PPG is a non-invasive optical approach for detecting blood volume changes, for instance to measure blood oxygen saturation and to monitor heart rate in patients at rest.
The work, presented in the Photonics West paper 'Co-Packaging of Organic Photodetector with MicroLED Matrix for Multifunctional Display Bio-Application', validates a system-level approach combining device design, electronics, and modelling for multifunctional display applications.
MicroLEDs deliver high radiance using only a limited fraction of the pixel surface, leaving space for added functions – which in this case was the specially designed OPD.
The researchers designed a dedicated electronic platform enabling full end-to-end characterisation of the complete signal chain— from microLED driving, through a device under test, to photodetection and readout circuitry. Lock-in detection techniques were implemented to improve signal-to-noise ratio and suppress static parasitic components.
The co-packaged microLED devices demonstrated optical power up to 12 mW at a wavelength of 525 nm. On the detection side, OPD responsivity was tuned by adjusting the thickness of the ZnPc active layer to align with the microLED emission peak, achieving a responsivity of 0.083 A/W at the wavelength of interest.
The results show that microLED displays can support integrated optical sensing at the pixel level without forcing trade-offs between brightness, resolution, and sensing area.

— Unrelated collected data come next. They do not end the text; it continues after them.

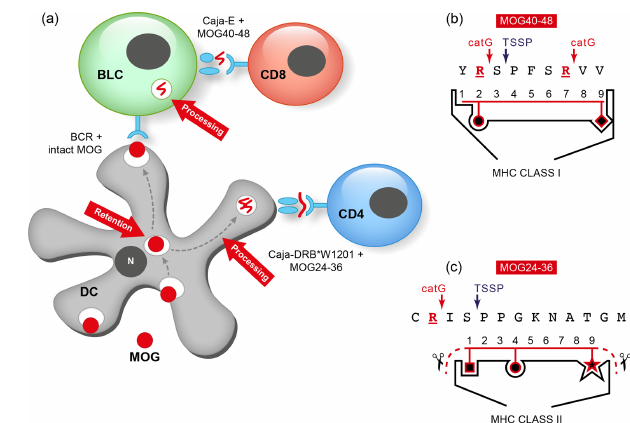
Figure 11. Concept for T cell activation within the CLNs . (a) MOG draining via interstitial fluid (ISF) or cerebrospinal fluid (CSF) to the CLNs is captured by DC-like phagocytic cells (de Vos et al., 2002). (b, c) T cells against the two dominant epitopes (24–36 and 40–48) are probably not deleted during thymic negative selection as both epitopes are vulnerable to destruction by TSSP, which cleaves at SP/PP residues present in both epitopes (Serre et al., 2017). Pro- cessing of MOG in myeloid APCs and B cells is led by catG, which cleaves at arginine ( R ) residues (Jagessar et al., 2016). This mech- anism prevents peripheral activation of autoaggressive T cells that have escaped thymic selection. (b) The peptide sequence left af- ter cleavage of the MOG40-48 epitope at Arg 41 and Arg 46 (the 4-mer 42–45) is too short for filling the peptide-binding cleft of the MHC class I molecule. In the BLC, however, the MOG40-48 epitope is protected against destructive processing. (c) Cleavage of the MOG24-36 epitope at Arg 25 may have little effect as a peptide of sufficient length (the 9-mer 26–34) is left intact for filling the peptide-binding cleft of the MHC class II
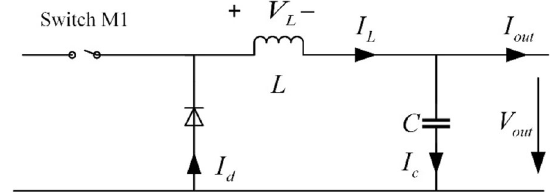
Fig. 4 Electrical Model of DC/DC Buck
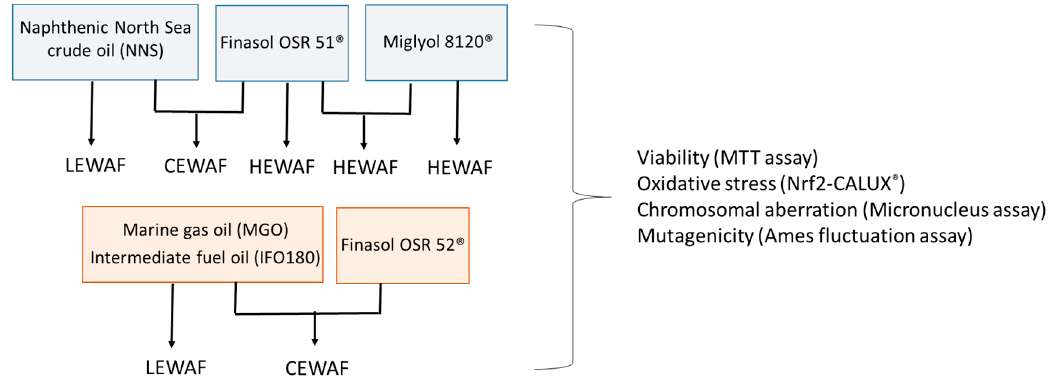
Figure 1. Overview of different WAF approaches and investigated endpoints. Low energy (LE-), chemically enhanced (CE-), and high-energy (HE-) WAFs of individual combinations were prepared according to Singer et al. [36]. The petroleum product types were combined with different dispersants due to oil-specific characteristics.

Unlike OLED-based approaches, where display and sensing functions compete for the same surface, this architecture allows both functions to coexist within the same front plane.
Rather than relying on sensors located usually in the bezel of the display, this approach enables sensing capabilities to be designed directly into the display and widespread.
“This work illustrates CEA-Leti’s system-technology co-design approach, from concept definition and microLED technology to photodetector co-design, electronics development, and experimental validation under realistic conditions,” said Michaël Pelissier, lead author of the paper. “By combining hardware development with analytical modeling and simulation, we establish a concrete framework for evaluating and scaling sensing-integrated display architectures.”
CEA-Leti says the architecture can be adapted to different pixel pitches and resolutions, depending on the targeted application—from medium-size displays such as smartphones and wearables to larger formats including monitors and televisions.
This work is part of the IPCEI Microelectronics and Connectivity and was supported by the French Public Authorities within the frame of France 2030.